→ **Your assignment**:
List all lines of the data containing the word "named".

[Collected data entries]
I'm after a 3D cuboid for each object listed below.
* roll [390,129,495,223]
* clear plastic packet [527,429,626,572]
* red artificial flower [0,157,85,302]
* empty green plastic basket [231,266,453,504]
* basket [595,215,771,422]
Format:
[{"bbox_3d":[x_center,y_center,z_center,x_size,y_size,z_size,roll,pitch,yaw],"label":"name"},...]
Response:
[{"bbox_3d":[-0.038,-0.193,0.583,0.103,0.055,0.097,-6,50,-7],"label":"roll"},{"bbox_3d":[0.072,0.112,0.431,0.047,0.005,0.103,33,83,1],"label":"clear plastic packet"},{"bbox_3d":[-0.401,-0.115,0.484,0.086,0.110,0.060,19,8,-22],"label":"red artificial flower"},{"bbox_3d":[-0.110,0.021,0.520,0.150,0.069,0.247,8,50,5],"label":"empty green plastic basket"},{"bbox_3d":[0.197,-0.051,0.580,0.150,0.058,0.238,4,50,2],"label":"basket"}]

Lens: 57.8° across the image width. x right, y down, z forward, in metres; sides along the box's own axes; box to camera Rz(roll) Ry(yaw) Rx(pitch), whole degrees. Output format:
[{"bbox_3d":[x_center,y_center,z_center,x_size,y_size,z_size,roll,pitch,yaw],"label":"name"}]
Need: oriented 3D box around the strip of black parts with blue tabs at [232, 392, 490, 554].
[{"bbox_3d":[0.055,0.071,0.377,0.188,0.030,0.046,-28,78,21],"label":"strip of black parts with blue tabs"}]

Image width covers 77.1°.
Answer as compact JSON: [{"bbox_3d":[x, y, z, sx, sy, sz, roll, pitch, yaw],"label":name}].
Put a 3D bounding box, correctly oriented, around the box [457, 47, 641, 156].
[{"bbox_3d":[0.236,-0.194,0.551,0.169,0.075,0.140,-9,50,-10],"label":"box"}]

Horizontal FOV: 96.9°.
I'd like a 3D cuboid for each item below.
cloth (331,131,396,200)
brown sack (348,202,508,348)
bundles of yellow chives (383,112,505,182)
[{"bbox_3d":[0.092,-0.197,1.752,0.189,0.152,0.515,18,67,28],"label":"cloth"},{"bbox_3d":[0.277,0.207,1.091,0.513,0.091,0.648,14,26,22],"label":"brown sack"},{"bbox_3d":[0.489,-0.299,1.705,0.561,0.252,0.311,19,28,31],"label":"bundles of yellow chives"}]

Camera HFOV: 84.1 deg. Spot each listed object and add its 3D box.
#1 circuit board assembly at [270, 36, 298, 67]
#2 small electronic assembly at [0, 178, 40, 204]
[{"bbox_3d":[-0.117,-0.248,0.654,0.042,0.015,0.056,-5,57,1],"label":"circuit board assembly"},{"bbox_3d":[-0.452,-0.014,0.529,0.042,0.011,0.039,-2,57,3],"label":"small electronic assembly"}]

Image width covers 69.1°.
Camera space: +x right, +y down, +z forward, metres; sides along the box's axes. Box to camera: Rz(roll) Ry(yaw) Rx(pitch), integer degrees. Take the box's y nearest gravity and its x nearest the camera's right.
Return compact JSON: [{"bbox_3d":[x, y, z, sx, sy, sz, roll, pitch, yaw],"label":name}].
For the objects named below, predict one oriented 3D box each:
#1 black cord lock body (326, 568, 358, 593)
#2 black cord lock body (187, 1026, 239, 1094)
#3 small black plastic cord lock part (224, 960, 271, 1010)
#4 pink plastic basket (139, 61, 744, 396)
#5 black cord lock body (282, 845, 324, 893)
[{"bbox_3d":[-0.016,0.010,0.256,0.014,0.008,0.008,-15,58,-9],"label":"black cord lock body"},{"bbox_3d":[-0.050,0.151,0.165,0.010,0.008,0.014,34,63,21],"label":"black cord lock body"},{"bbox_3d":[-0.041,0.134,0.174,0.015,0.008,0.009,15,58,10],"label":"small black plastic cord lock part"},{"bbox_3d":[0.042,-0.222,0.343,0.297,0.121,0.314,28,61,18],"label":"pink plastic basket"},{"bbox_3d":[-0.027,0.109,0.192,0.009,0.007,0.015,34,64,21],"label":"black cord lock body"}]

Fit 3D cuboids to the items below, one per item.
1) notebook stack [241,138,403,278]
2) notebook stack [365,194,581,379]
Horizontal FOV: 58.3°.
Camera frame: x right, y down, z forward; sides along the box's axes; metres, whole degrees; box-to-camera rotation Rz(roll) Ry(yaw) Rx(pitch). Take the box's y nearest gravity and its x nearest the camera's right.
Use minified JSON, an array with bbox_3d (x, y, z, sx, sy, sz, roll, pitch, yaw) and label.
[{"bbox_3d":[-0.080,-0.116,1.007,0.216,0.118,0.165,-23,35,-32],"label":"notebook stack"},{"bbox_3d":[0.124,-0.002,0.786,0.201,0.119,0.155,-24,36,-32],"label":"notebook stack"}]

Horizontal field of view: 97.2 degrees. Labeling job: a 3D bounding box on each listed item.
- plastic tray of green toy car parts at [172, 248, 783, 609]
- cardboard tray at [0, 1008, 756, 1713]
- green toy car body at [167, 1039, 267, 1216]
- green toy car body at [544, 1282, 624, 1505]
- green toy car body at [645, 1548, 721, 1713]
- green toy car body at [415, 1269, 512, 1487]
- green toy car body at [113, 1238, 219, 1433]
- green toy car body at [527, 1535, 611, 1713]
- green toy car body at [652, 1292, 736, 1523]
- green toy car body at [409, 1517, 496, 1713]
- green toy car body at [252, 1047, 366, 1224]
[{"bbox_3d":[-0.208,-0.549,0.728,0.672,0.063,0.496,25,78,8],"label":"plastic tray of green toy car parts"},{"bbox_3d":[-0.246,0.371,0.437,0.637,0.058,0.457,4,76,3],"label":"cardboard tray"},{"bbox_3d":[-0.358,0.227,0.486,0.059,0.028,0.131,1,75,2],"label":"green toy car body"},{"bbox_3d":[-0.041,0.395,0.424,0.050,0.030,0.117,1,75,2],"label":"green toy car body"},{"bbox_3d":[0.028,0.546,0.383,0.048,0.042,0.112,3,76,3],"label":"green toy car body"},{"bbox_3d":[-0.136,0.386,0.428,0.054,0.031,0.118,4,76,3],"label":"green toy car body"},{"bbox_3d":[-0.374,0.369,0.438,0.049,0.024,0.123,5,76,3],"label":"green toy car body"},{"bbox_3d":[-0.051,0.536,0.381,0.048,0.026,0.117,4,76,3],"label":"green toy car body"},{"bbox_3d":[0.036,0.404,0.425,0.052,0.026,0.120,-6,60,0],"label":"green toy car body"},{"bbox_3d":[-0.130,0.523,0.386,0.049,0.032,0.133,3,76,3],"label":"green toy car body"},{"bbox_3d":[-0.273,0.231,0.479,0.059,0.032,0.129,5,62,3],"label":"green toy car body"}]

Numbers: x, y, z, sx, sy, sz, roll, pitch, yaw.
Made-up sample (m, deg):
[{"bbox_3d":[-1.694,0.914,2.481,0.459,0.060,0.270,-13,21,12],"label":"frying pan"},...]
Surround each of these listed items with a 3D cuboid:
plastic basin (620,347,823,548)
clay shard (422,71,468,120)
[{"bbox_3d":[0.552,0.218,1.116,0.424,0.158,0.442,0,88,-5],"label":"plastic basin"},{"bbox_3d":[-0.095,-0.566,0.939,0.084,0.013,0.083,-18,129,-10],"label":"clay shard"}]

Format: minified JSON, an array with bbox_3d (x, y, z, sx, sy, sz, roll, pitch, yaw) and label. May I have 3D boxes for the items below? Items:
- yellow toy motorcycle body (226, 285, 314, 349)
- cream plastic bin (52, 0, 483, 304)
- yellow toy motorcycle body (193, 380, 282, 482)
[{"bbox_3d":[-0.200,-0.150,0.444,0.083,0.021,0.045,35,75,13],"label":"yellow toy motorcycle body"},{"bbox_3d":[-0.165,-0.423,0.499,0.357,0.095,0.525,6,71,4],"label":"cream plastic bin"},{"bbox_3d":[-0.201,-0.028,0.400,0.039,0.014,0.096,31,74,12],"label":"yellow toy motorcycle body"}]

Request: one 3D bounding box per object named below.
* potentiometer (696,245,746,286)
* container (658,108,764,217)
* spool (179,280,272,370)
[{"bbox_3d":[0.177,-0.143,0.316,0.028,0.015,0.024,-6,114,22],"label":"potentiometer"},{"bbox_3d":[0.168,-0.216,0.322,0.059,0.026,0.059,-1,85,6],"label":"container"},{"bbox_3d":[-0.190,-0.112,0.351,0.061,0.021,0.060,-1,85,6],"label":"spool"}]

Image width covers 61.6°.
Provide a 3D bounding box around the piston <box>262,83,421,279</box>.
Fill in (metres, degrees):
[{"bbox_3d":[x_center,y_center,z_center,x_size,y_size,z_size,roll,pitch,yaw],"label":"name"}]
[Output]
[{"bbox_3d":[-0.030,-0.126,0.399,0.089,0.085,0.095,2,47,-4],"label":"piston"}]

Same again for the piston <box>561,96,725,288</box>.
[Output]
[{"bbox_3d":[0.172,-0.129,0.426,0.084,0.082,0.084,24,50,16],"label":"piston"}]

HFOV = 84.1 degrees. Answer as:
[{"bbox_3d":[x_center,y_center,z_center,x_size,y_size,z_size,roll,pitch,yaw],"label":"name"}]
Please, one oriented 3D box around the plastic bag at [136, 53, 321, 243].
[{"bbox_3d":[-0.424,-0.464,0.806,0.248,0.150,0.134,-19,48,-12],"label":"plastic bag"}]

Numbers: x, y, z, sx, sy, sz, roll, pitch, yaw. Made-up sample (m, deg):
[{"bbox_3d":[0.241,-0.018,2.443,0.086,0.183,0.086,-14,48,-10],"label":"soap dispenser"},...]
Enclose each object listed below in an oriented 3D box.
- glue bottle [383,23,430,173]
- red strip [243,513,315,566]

→ **Solution**:
For the objects named below, predict one oriented 3D box each:
Request: one 3D bounding box per object named below.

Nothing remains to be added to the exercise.